ASCOLI PICENO – Un momento di condivisione, di riflessione e di rilancio della presenza marchigiana in Italia e nel mondo. E’ questo il senso della “Giornata delle Marche”.

“Il significato di questa ricorrenza – dichiara il Presidente della Regione Gian Mario Spacca – è quello di riflettere sulle prospettive dello sviluppo civile, sociale, economico della nostra comunità, avendo cura di conservare la sua storia, le sue origini, i suoi valori. La data scelta è il 10 dicembre: in ogni parte del mondo, i marchigiani si ritrovano per la solennità della Madonna di Loreto, riconosciuta universalmente come riferimento ideale e spirituale della propria terra e delle proprie origini.

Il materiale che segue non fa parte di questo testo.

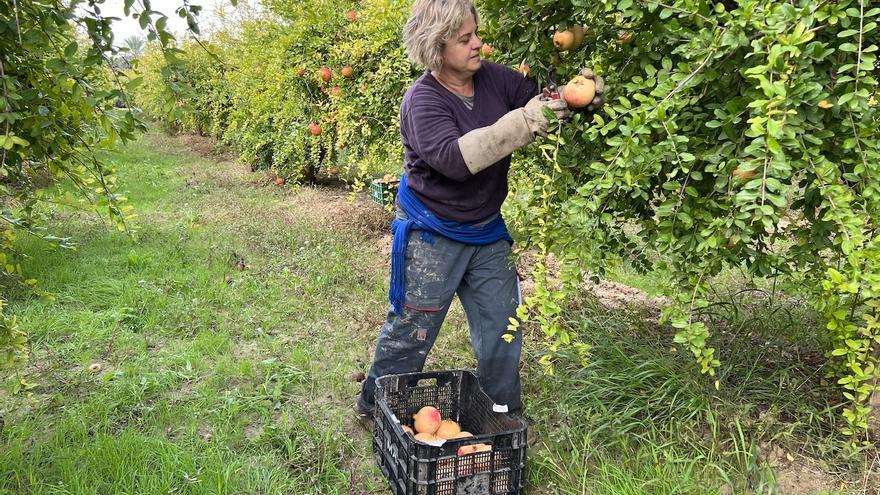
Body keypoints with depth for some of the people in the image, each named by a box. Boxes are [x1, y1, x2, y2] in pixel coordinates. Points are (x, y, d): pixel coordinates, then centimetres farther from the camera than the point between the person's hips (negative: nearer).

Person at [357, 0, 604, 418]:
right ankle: (376, 406, 30)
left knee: (502, 327, 11)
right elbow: (454, 158, -35)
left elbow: (543, 100, 4)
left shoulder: (495, 78, -5)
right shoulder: (422, 101, -21)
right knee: (410, 330, 7)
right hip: (432, 237, -5)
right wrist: (523, 124, -41)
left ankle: (504, 414, 30)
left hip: (487, 232, 6)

E’ una data simbolica che coincide, tra l’altro, con la giornata della pace voluta dal consiglio regionale delle Marche ed è il giorno della dichiarazione dei diritti dell’uomo”.

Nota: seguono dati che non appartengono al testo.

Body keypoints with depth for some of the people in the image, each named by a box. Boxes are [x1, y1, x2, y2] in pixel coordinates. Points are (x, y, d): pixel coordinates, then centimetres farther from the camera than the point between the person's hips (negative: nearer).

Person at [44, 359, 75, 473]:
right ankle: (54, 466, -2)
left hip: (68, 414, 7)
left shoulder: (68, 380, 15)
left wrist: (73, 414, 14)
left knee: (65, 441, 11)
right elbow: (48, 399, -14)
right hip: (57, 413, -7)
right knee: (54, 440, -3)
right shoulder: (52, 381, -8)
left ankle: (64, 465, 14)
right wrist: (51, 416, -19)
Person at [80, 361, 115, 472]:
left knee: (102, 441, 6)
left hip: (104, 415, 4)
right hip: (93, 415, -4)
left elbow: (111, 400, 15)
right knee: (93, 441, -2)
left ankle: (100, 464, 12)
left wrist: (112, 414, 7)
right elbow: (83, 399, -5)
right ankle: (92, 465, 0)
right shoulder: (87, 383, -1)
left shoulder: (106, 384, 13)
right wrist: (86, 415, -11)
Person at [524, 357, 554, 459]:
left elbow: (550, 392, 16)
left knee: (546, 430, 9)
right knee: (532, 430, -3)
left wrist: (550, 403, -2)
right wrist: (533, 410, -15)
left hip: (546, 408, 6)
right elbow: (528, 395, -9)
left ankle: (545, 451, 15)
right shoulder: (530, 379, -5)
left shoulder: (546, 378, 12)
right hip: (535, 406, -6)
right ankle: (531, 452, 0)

Il collegamento con i marchigiani residenti all’estero attraverso celebrazioni ed eventi risale al 2005, dall’Argentina, il paese dove si è concentrata la maggiore emigrazione dei nostri corregionali tra l’800 e il ‘900. “Da quella occasione – aggiunge il presidente Spacca – la Regione Marche si è resa promotrice dell’iniziativa di dedicare un giorno all’anno ai festeggiamenti della marchigianità guardando al mondo”.

Proposta al consiglio regionale, fu trasformata in legge, la numero 26 del primo dicembre 2005. Il principio su cui si basa la legge è quello di contribuire alla conoscenza e al rafforzamento del concetto di appartenenza alla comunità regionale.